“Laptop Bombs” Are Remarkably Low Tech


May 16, 2017

In nearly every airport security checkpoint in the world, passengers traveling with laptops or large electronics must remove them from their bags and place them in a separate screening container. While the practice may be inconvenient for business travelers, it’s for a good reason: the complicated electronics of a laptop are a tempting place for terrorists to hide improvised explosive devices.

Last week, Donald Trump revealed to a group of Russian diplomats classified information possibly pertaining to an ISIS plot to use laptops to smuggle explosives aboard planes. Trump claims the information, which was “code word” classified by U.S. intelligence services, was “wholly appropriate” to share with the Russians to help both world powers combat the unspecified threat, which was reported to be the impetus behind the ban on large electronics on many foreign airlines entering the U.S.

The latest example of a laptop-borne IED is the 2016 bombing of Daallo Airlines Flight 159. Flight 159 was flying from Mogadishu, Somali, to Djibouti when a bomber detonated an IED concealed in a laptop on board, blowing a hole in the plane. The plane stayed in the air and landed safely — the bomber was sucked out of the hole he created and killed, and two passengers were injured.
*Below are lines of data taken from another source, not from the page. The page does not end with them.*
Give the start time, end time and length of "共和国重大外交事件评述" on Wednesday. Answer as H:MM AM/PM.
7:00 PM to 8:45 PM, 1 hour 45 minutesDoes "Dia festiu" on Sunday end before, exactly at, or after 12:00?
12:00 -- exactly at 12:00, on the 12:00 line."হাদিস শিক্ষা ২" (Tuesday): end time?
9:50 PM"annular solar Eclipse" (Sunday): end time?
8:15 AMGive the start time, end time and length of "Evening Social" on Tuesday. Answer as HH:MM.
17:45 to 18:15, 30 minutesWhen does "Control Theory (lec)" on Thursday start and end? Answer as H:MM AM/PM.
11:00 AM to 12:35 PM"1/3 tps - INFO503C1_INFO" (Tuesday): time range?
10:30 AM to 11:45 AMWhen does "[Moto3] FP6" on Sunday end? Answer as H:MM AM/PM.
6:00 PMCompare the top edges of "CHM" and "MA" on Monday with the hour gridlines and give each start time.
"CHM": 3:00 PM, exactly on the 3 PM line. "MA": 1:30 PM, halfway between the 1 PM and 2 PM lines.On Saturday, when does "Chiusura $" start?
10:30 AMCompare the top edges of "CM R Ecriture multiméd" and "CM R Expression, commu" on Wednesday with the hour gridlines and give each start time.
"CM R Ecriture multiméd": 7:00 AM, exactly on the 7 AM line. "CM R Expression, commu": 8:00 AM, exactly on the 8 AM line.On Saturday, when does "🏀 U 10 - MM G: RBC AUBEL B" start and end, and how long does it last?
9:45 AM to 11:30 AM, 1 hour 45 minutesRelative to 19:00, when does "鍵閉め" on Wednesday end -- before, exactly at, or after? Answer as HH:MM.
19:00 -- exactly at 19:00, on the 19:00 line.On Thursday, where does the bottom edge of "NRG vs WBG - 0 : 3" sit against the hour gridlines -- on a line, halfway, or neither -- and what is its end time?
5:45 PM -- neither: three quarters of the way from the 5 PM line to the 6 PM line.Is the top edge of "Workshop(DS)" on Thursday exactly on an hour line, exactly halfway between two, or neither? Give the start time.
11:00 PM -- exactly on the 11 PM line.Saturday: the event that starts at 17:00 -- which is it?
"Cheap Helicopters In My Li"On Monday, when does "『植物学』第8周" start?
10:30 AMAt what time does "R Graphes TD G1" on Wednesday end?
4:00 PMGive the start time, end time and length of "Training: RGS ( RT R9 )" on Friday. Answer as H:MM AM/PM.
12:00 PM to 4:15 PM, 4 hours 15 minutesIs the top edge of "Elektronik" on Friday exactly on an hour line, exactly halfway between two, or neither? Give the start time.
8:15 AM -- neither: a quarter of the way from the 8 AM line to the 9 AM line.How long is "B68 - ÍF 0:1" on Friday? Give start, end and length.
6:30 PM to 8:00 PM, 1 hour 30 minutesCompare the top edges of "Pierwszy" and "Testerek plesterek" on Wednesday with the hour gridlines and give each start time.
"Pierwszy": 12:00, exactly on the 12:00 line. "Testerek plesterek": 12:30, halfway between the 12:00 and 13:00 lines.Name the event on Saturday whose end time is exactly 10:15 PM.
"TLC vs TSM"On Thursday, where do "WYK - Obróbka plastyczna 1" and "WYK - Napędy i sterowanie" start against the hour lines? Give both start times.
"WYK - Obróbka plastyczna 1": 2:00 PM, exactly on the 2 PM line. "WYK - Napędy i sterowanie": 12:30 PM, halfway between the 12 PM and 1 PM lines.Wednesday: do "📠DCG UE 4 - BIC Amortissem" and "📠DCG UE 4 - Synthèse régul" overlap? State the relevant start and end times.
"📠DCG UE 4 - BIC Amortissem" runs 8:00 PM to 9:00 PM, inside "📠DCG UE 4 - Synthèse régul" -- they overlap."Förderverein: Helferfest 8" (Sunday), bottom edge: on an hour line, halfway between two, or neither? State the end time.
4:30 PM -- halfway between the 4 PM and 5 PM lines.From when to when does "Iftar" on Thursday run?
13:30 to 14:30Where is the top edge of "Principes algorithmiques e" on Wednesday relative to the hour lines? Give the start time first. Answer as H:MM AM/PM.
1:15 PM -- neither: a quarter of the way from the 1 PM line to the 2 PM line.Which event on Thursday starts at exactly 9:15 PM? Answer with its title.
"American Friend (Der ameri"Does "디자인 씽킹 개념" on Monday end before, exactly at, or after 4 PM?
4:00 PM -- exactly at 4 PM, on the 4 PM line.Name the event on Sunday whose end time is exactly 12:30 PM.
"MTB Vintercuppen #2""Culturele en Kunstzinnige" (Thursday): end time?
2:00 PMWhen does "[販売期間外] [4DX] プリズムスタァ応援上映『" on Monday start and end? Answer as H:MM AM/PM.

CNN reported in April of this year that intelligence officials were becoming more concerned with the possibility of sophisticated bombs making it through airport security, potentially concealed in large electronics, which it claims was a deciding factor in President Trump’s decision to push forward on a ban on electronics in U.S.-bound flights for several major airlines. But explosives and security experts say the main fault in the Daallo Airlines bombing was human error — the bomb itself should have been spotted, but was not.

In early April, the New York Times Magazine obtained an X-ray image of the Daallo laptop bomb from an FBI report on the incident. The explosive charge was hidden inside the slot where a laptop’s DVD player would usually go, connected to a nine-volt battery with some short wires.